### [WHAT YOU NEED TO DO]
Output the line containing "Móvil omnidireccional", then every remaining line of the entries below, exactly as written and with no other text.

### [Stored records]
- Opening Delimiter -

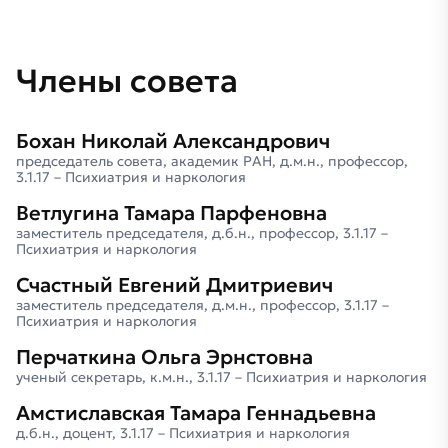
Члены совета
Бохан Николай Александрович
председатель совета, академик РАН, д.м.н., профессор,
3.1.17 – Психиатрия и наркология
Ветлугина Тамара Парфеновна
заместитель председателя, д.б.н., профессор, 3.1.17 –
Психиатрия и наркология
Счастный Евгений Дмитриевич
заместитель председателя, д.м.н., профессор, 3.1.17 –
Психиатрия и наркология
Перчаткина Ольга Эрнстовна
ученый секретарь, к.м.н., 3.1.17 – Психиатрия и наркология
Амстиславская Тамара Геннадьевна
д.б.н., доцент, 3.1.17 – Психиатрия и наркология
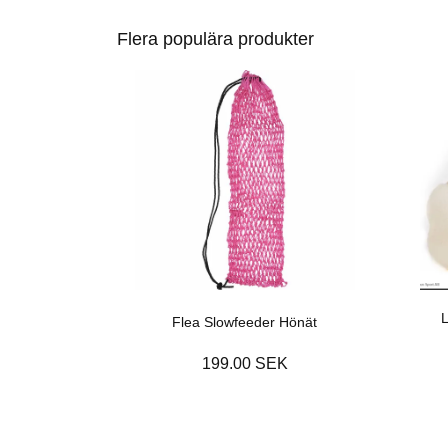
Flera populära produkter
L
Flea Slowfeeder Hönät
199.00 SEK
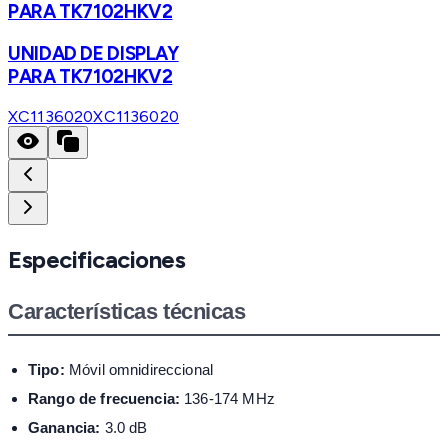
PARA TK7102HKV2
UNIDAD DE DISPLAY
PARA TK7102HKV2
XC1136020
XC1136020
Especificaciones
Características técnicas
Tipo:
Móvil omnidireccional
Rango de frecuencia:
136-174 MHz
Ganancia:
3.0 dB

- Closing Delimiter -

### [EXERCISE RESPONSE]
Móvil omnidireccional
Rango de frecuencia:
136-174 MHz
Ganancia:
3.0 dB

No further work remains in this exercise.